The subproof is completed by applying H3.
The subproof is completed by applying H3.
Assume H3:
x4 ∈ Sep x0 x2.
Apply SepE2 with
x0,
x2,
x4.
The subproof is completed by applying H3.
Apply SepI with
prim4 x0,
λ x4 . x1 (λ x5 . x5 ∈ x4),
Sep x0 x2 leaving 2 subgoals.
The subproof is completed by applying Sep_In_Power with x0, x2.
Claim L3:
x2 = λ x4 . x4 ∈ Sep x0 x2
Apply pred_ext_2 with
x2,
λ x4 . x4 ∈ Sep x0 x2 leaving 2 subgoals.

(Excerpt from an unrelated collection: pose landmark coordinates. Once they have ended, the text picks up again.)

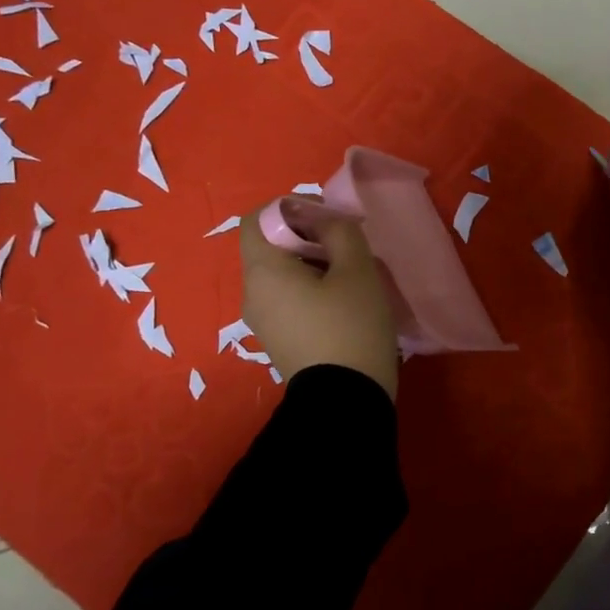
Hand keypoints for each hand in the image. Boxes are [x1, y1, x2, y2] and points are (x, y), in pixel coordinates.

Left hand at [239, 202, 398, 397]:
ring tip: (350, 277)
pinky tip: (343, 306)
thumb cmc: (351, 327)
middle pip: (270, 248)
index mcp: (263, 271)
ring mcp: (262, 322)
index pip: (257, 218)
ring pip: (281, 277)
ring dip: (312, 266)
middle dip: (306, 238)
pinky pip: (288, 302)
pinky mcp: (279, 342)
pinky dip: (310, 292)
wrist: (346, 402)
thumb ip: (339, 231)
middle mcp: (252, 294)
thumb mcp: (356, 270)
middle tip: (346, 247)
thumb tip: (323, 221)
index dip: (290, 208)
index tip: (326, 218)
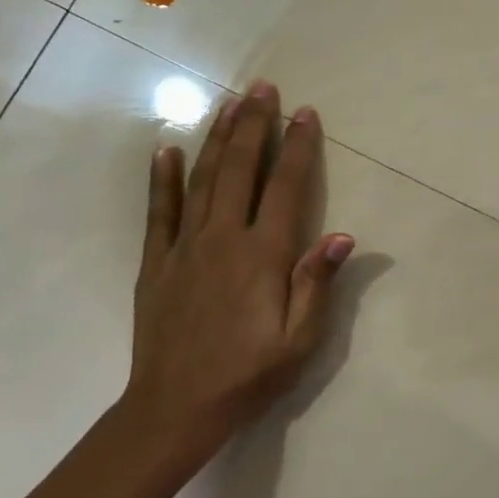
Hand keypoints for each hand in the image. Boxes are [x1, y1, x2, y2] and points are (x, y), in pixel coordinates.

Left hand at [126, 80, 353, 463]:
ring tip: (228, 102)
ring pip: (202, 179)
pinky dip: (162, 178)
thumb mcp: (299, 341)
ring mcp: (185, 247)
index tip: (306, 113)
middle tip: (263, 87)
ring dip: (217, 137)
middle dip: (254, 125)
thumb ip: (316, 284)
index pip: (287, 187)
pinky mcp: (156, 262)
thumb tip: (341, 235)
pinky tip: (166, 149)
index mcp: (263, 255)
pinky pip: (159, 211)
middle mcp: (224, 238)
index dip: (299, 147)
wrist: (174, 410)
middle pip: (241, 169)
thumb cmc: (247, 376)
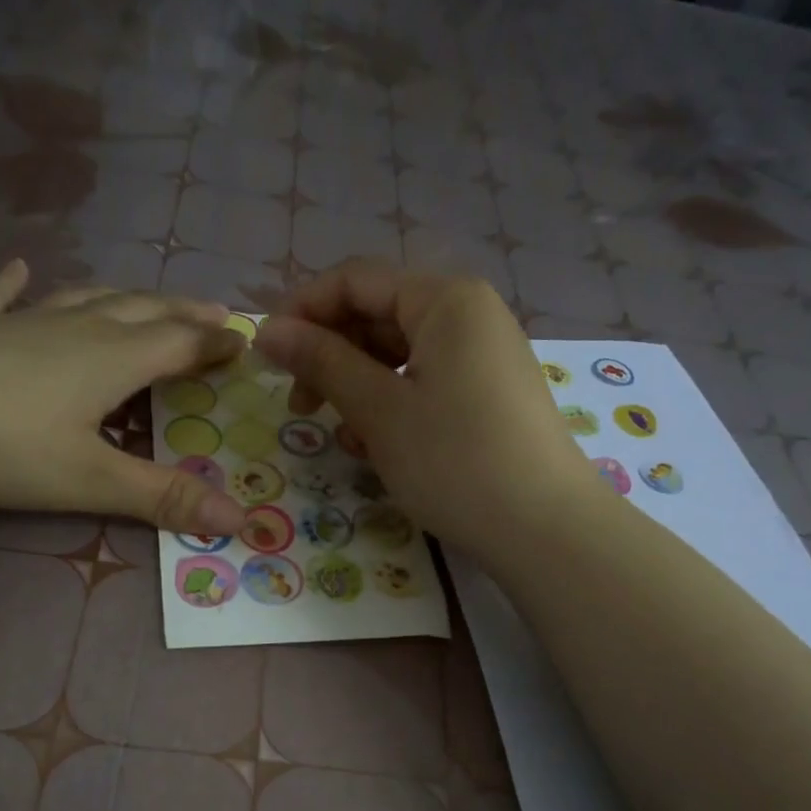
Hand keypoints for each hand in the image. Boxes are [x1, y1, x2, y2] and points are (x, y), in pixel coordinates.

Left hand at [0, 260, 248, 537]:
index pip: (179, 344)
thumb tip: (241, 523)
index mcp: (110, 359)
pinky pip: (3, 299)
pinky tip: (20, 268)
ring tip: (146, 299)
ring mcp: (18, 323)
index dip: (215, 345)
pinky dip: (17, 285)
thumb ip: (162, 498)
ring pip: (86, 299)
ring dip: (124, 298)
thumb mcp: (88, 479)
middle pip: (142, 312)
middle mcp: (74, 329)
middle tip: (213, 315)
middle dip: (183, 315)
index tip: (245, 342)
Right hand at [257, 259, 597, 559]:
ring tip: (341, 434)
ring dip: (357, 386)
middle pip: (378, 315)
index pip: (355, 281)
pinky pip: (424, 382)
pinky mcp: (486, 394)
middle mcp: (468, 314)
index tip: (267, 355)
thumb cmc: (455, 460)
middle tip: (299, 404)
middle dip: (331, 354)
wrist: (544, 529)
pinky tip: (375, 446)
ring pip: (398, 354)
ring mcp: (482, 355)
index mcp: (445, 299)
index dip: (303, 310)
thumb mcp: (379, 410)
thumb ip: (322, 362)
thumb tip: (267, 330)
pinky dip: (391, 405)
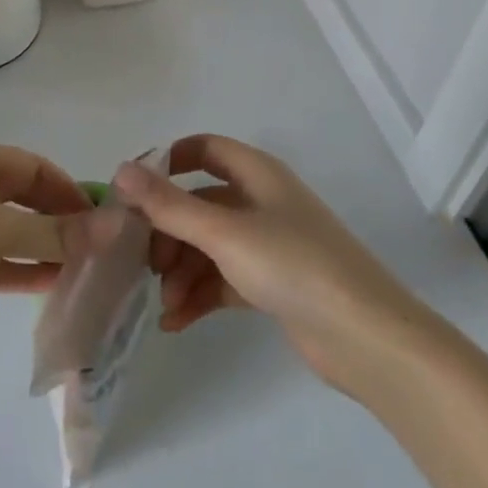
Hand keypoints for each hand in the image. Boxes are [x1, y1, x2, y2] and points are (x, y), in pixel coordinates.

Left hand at [0, 141, 91, 351]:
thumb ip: (55, 232)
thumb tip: (113, 228)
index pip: (32, 167)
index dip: (67, 188)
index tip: (99, 215)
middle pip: (21, 199)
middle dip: (57, 220)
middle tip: (96, 245)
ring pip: (9, 233)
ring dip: (42, 248)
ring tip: (83, 268)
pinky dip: (20, 270)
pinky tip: (53, 283)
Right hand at [113, 134, 410, 387]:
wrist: (366, 337)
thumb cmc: (293, 266)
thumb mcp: (224, 232)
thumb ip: (169, 204)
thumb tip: (121, 170)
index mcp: (256, 174)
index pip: (204, 149)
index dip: (168, 163)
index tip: (134, 193)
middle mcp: (261, 202)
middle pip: (199, 203)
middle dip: (168, 232)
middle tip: (143, 264)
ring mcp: (268, 244)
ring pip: (208, 245)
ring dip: (181, 271)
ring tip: (164, 305)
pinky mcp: (272, 283)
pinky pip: (223, 279)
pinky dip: (199, 295)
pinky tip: (176, 323)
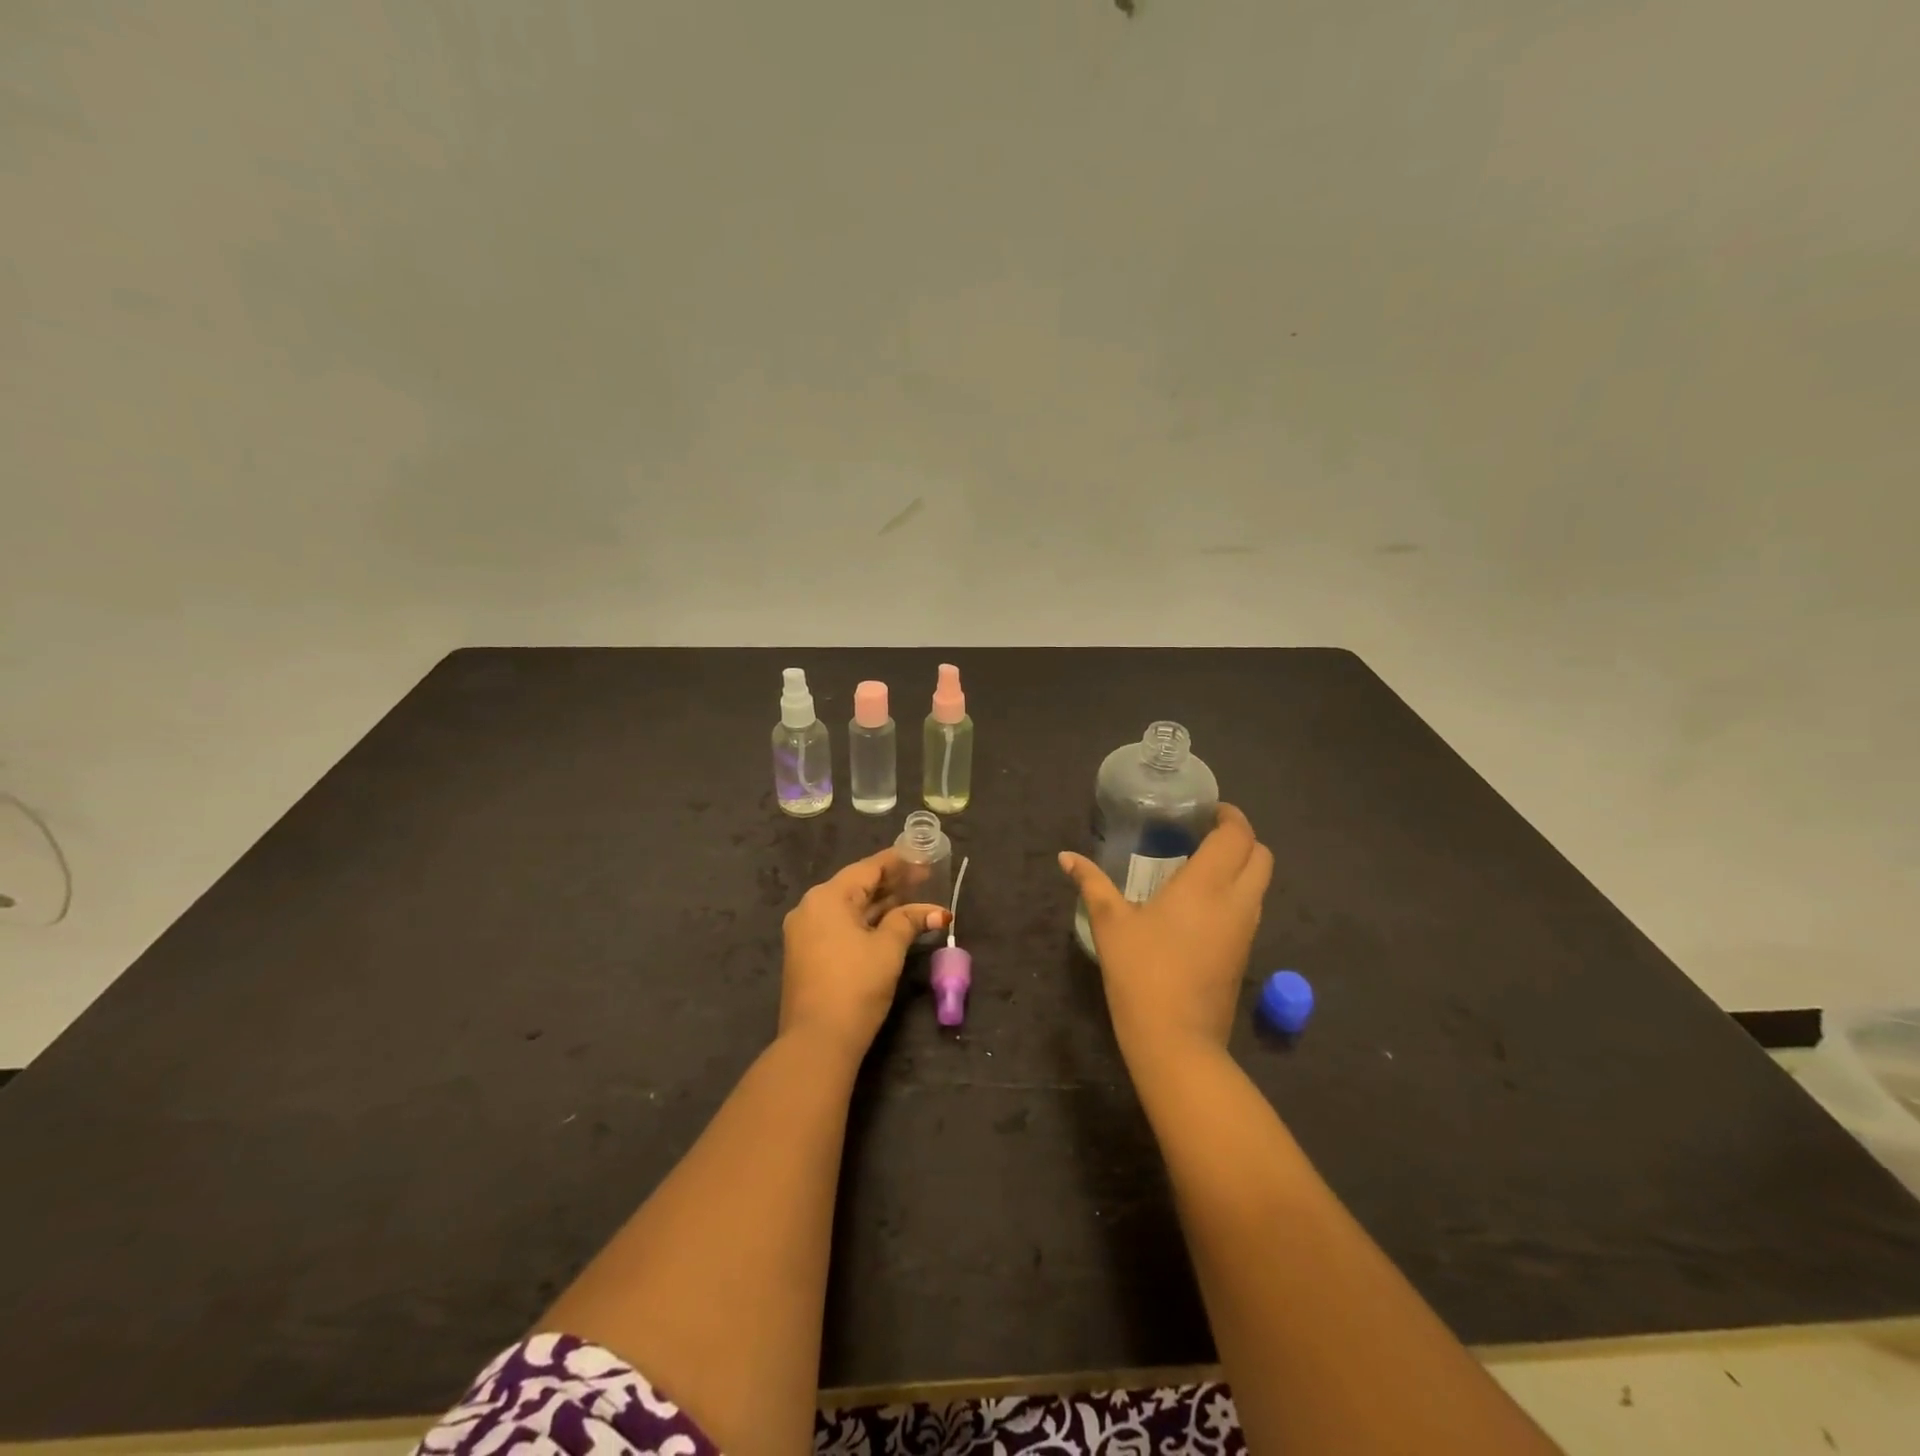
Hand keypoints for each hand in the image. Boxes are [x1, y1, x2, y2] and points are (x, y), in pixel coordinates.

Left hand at [780, 848, 948, 1058]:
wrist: (817, 1041)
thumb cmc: (855, 986)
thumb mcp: (888, 949)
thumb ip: (910, 921)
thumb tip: (937, 913)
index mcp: (827, 897)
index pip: (868, 868)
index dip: (898, 862)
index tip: (923, 856)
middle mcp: (811, 908)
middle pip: (857, 886)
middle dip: (892, 883)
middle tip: (926, 877)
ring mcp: (806, 932)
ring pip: (850, 908)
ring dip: (881, 904)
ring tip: (915, 898)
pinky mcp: (808, 954)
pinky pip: (841, 926)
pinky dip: (867, 922)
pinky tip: (892, 923)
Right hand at [1059, 803, 1273, 1055]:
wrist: (1176, 1040)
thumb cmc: (1141, 973)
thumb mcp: (1111, 924)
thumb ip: (1091, 884)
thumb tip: (1066, 856)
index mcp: (1207, 885)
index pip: (1237, 835)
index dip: (1230, 816)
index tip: (1207, 811)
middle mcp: (1236, 901)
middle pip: (1261, 855)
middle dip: (1241, 838)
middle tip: (1206, 834)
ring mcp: (1246, 930)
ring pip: (1260, 883)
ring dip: (1241, 866)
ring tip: (1202, 864)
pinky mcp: (1244, 954)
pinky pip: (1250, 908)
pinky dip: (1237, 892)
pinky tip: (1201, 903)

Let x4 of type ι be given.
Assume H3: x2 x4.
Apply SepI with
x0,
x2,
x4 leaving 2 subgoals.
Apply H0 with
x4.
The subproof is completed by applying H3.
The subproof is completed by applying H3.
Let x4 of type ι be given.
Assume H3:
x4 ∈ Sep x0 x2.
Apply SepE2 with
x0,
x2,
x4.
The subproof is completed by applying H3.
Apply L3 with
λ x4 x5 : ι → ο . x1 x4.
The subproof is completed by applying H1.